Rédigez la suite du texte ci-dessous sur le gouverneur de la Banque du Liban, à partir de sa dernière phrase.

◆ **Texte fourni**:
........

Pour les banques, « business as usual ». Monsieur Riad Salamé fut nommé par feu Rafik Hariri père, gouverneur de la Banque du Liban en 1994. Il avait sans doute géré avec diligence sa fortune comme l’un des responsables de la banque Merril Lynch avant sa nomination. Depuis, devenu maître de l’ingénierie financière du pays, il répond aux besoins des plus démunis. La fuite des capitaux est en bonne voie et le taux de change de la livre libanaise se situe à plus de 4 000 LL pour 1 dollar. Se souviendra-t-on du gouverneur, en place, au moment où le taux de change était d’un dollar pour trois ou quatre livres libanaises ? C’était au début de la guerre civile, le 13 avril 1975. Un anniversaire resté d’une discrétion de lilas dans les grands médias.

Les établissements bancaires du pays vandalisés et incendiés et les manifestations devant le siège du Banque du Liban ne semblent pas embarrasser Monsieur Salamé. La « dernière touche du gouvernement » pour sa lutte contre la corruption ou la proposition de transformation des comptes bancaires supérieurs à un demi-million de dollars en actions bancaires ne l’émeuvent pas plus. Mais pour combien de temps encore ?

........

Extrait du jeu de données
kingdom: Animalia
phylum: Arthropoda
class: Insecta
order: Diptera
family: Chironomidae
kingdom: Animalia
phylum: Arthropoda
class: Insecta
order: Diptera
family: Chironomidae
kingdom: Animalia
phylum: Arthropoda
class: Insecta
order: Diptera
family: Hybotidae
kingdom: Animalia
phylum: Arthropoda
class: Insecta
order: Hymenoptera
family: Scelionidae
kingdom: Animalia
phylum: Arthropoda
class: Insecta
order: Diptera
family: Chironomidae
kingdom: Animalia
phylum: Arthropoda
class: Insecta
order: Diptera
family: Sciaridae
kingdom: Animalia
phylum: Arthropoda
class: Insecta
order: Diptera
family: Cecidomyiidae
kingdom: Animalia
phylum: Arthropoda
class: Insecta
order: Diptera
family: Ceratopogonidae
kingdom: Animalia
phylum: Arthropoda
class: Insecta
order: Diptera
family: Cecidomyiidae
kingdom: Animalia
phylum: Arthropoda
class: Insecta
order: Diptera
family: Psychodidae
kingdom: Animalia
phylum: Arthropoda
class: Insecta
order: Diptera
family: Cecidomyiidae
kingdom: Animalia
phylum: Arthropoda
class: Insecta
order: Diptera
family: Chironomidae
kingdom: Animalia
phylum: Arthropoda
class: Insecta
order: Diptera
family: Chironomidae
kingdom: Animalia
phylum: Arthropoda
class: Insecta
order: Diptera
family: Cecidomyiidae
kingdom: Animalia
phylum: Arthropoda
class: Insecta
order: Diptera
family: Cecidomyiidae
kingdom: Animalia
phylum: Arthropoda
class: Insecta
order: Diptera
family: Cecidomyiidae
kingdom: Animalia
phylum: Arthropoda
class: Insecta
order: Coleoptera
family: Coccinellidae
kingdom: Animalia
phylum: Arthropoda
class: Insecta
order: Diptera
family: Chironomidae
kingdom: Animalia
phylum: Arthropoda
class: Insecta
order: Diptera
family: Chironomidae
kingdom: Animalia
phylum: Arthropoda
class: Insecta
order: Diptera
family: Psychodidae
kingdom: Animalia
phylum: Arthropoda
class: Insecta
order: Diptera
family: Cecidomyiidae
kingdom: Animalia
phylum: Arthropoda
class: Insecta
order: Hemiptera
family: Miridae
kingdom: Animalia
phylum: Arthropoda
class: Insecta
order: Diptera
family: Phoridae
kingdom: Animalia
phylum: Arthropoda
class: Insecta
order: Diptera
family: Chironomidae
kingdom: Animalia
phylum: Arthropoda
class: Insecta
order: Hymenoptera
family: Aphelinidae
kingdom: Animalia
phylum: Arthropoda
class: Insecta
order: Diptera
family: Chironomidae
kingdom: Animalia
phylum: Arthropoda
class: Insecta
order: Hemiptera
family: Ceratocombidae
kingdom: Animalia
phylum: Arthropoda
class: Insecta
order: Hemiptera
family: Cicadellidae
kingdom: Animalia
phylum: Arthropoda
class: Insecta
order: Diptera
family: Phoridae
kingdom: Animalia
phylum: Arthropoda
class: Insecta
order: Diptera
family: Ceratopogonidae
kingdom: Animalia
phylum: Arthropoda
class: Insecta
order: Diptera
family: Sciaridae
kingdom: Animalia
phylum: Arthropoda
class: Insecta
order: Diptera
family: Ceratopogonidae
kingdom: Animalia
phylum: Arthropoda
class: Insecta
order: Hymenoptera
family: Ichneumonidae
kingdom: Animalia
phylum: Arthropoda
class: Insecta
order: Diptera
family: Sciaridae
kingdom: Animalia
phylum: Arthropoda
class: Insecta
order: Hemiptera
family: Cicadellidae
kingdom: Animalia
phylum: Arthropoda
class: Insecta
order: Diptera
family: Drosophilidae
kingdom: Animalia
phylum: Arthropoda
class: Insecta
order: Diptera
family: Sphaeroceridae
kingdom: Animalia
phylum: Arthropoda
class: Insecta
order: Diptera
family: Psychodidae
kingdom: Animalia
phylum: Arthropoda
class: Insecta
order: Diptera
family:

........

◆ **Résultat obtenu**:
Le pays a un bilan positif dévoilé par la revue Forbes. Il compte six milliardaires parmi les 2095 recensés sur la planète. Menu fretin à côté d’un Bezos d’Amazon ou d’un Bill Gates, mais il n’empêche. Avec respectivement la 8e, 11e et 12e place dans la liste régionale des milliardaires sont primés deux Mikati, Taha et Najib, dans le trio de tête, suivie de Bahaa Hariri, Robert Mouawad, Ayman Hariri et Fahed Hariri. Saad Hariri a perdu de sa superbe en raison de la faillite de certaines de ses sociétés. Un petit monde souvent au « service » du Liban.

Saad Hariri est sur les dents depuis son retour au pays. L’un de ses alliés politiques se « gauchise ». Samir Geagea, des Forces libanaises, soutient le président Aoun et son Premier ministre Diab sans les soutenir tout en prenant fait et cause pour les manifestations actuelles. Cela reviendrait à soutenir le Hezbollah, l’un des piliers du gouvernement, chose que le « doctoor » Geagea réfute totalement, tout en le contestant. C’est aussi compliqué et drôle que le soutien de Samy Gemayel, du même parti, aux manifestants du centre-ville en fin d’année 2019.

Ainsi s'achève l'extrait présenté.